# Disk setup with hpe Bxxxi RAID Controller



## dnrn (Apr 22, 2017)

I have a HPE PROLIANT DL120 GEN9 with HPE Dynamic Smart Array B140i Controller, where I will love to install FreeBSD for my first time.

I have 4 1tb sata disk I would like to setup in a RAID 5 array. This is just my initial though, I am very open for alternatives.

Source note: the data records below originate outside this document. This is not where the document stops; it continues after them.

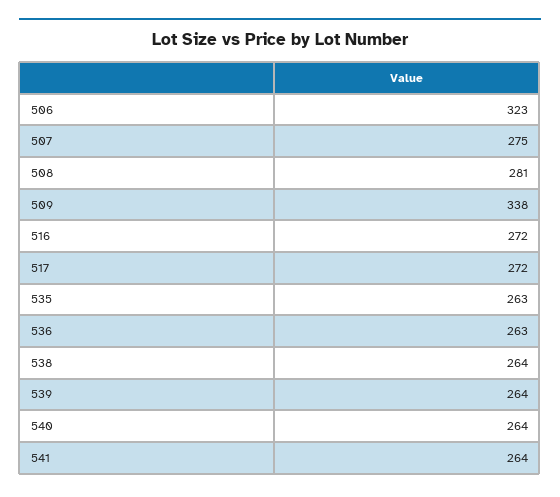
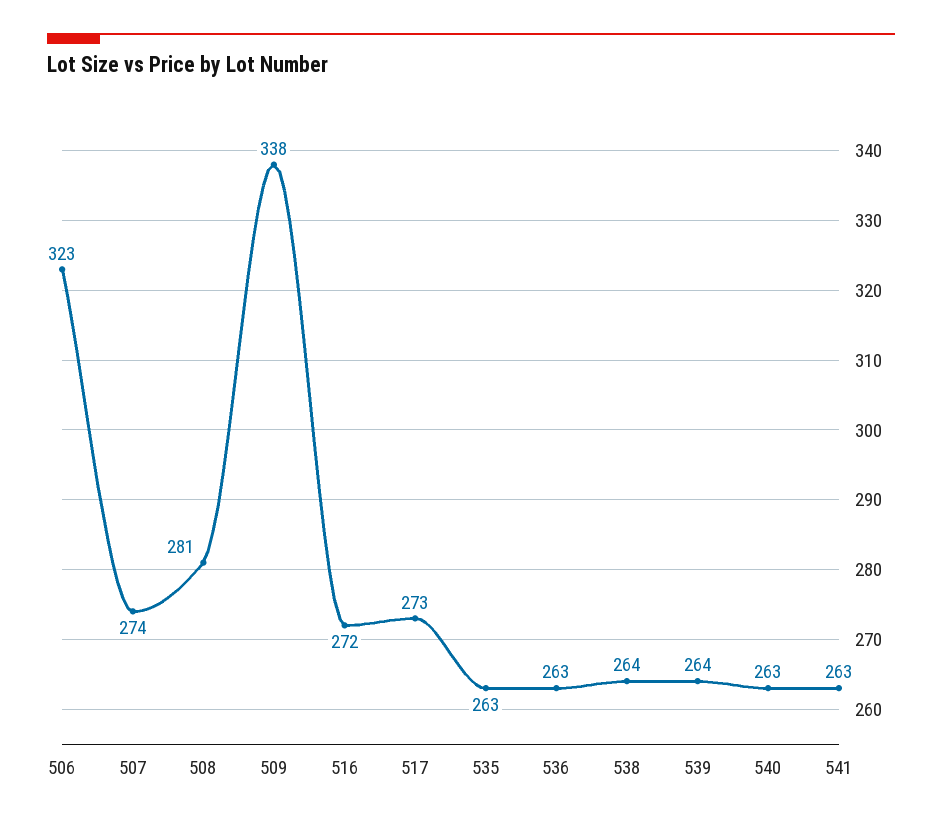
  {
    "506": 323,
-   "507": 275,
+   "507": 274,
    "508": 281,
    "509": 338,
    "516": 272,
-   "517": 272,
+   "517": 273,
    "535": 263,
    "536": 263,
    "538": 264,
    "539": 264,
-   "540": 264,
+   "540": 263,
-   "541": 264
+   "541": 263
  }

My primary concern is to have some protection from disk failure and second gaining some reading speed from stripe. 

My first naive solution was to use the supported b140i controller and create a RAID 5 array from the "HPE Smart Storage Administrator". But apparently the logical device wasn't registered by FreeBSD. 

Back to the internet, I've found two discussions about this topic:
[1]: https://lists.freebsd.org/pipermail/freebsd-hardware/2015-December/007730.html
[2]: https://forums.freebsd.org/threads/52588/#post-307910

The solution discussed in 1, is to turnoff the software RAID in BIOS and disable the
HP Dynamic Smart Array Bxxxi RAID Controller.

Does anyone have a good idea how I could setup the disks for installing FreeBSD?


----------



## tetragir (Apr 22, 2017)

Hi
You can turn off the RAID controller and just use ZFS to set up the disks the way you want.
Please read the ZFS section of the handbook: https://www.freebsd.org/doc/handbook/zfs.html
There are also 2 recent books about ZFS: http://zfsbook.com


----------



## gkontos (Apr 22, 2017)

Like suggested above, use JBOD and set up ZFS. The installer in FreeBSD 11.0-RELEASE does a good job for root on ZFS.


----------